Newsom’s plight is surprising. He was elected with 62 percent of the vote in 2018 in a one-party state, where Republicans haven’t won a single statewide office in 15 years.

But he has squandered his political capital. His handling of COVID-19 has been characterized by constantly shifting lockdowns, closed schools, vaccine-distribution snafus, and an unemployment-benefits scandal that may have seen $31 billion improperly go to prisoners, fraudsters, and people out of state. Half of the state’s people are under a mask mandate. COVID restrictions have especially hurt Latinos. They gave Newsom 64 percent of their vote in 2018, but recent polls show more Latinos back the recall than oppose it.

Indeed, Newsom has acquired a reputation as an arrogant elitist who acts as if mandates are for “the little people.” He turbocharged the recall by breaking his own coronavirus rules and attending an opulent dinner at French Laundry with lobbyists. His children have had in-person learning at an elite private school since last fall, even though he claims “he’s been living through Zoom school” — a statement the Sacramento Bee found “mostly false.” Just last month his kids had to be yanked from a summer camp because the governor said he suddenly learned it had no mask requirements.

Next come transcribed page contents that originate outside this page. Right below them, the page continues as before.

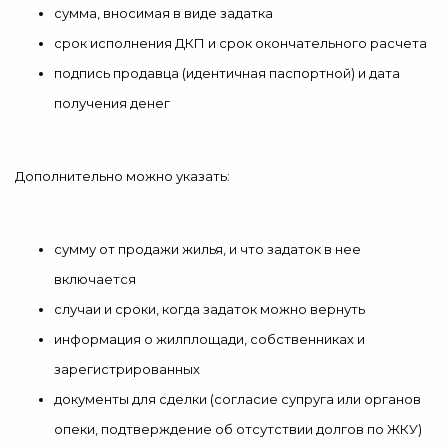
сумма, вносимая в виде задатка
срок исполнения ДКП и срок окончательного расчета
подпись продавца (идентичная паспортной) и дата
получения денег
Дополнительно можно указать:
сумму от продажи жилья, и что задаток в нее
включается
случаи и сроки, когда задаток можно вернуть
информация о жилплощади, собственниках и
зарегистрированных
документы для сделки (согласие супруга или органов
опеки, подтверждение об отсутствии долгов по ЖКУ)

Then there are California’s intractable problems. A BANANA movement (Build Absolutely Nothing Anywhere Near Anybody) has pushed housing costs to stratospheric heights. A new survey by a former pollster for Joe Biden has found that 65 percent of Californians believe that crime is getting worse. High taxes, stifling regulations, and poor schools are driving more and more businesses to leave, and household moving vans follow them out of the state.

This disillusioning environment created the conditions for the September 14 recall. Voters will be presented with two questions. The first will be whether Newsom should be recalled. The second will be who should succeed him if a majority removes him. The candidate with the most votes on the second question becomes governor, no majority required.

Unlike the recall that vaulted Arnold Schwarzenegger into office in 2003, there is no celebrity candidate this time. Newsom intimidated any even remotely known Democrat from filing to replace him, and the relatively unknown Republicans who have been debating each other have proved themselves knowledgeable but bland in their presentation.

The exception is attorney and talk-show host Larry Elder, who is skipping the debates and focusing on Newsom. Elder has honed a cerebral and spirited conservative critique of California’s ills in 27 years on the state’s TV and radio stations. All the polls show the self-proclaimed “Sage of South Central” easily topping the field of GOP candidates.

Governor Newsom also clearly believes that Elder is the major threat to his tenure. He paints Elder as a threat to climate-change regulations, abortion rights, and bans on fracking. He claimed the recall would decide if California would follow the policies of Florida’s GOP governor Ron DeSantis and “go off a cliff.”

Elder campaign spokesperson Ying Ma quickly fired back: “Gavin Newsom is running scared. . . . Larry believes in liberty and the ingenuity of the people of California, not Newsom’s repressive edicts or the cronyism of his allies.”

In the end, the result of California’s recall will be determined by two questions. Can the unlimited contributions that Governor Newsom’s big-business and big-union allies pour into his coffers juice the enthusiasm level of Democrats? Second: Will a governor who even his friends acknowledge is “accident prone” be able to dodge more examples of California’s suffering impacting voter consciousness before the recall?

Governor Newsom himself recognizes that the passions of voters will determine his fate. “At the end of the day, this is all about turnout,” he admits.

Early polls found a much higher level of interest in the recall among Republicans. But the mail-in ballots that have been returned so far don’t reflect much liberal apathy — 55 percent have been cast by Democrats. The wild card is that polls have also shown up to 20 percent of liberals in California support the recall. That group may end up being the wild card in this recall.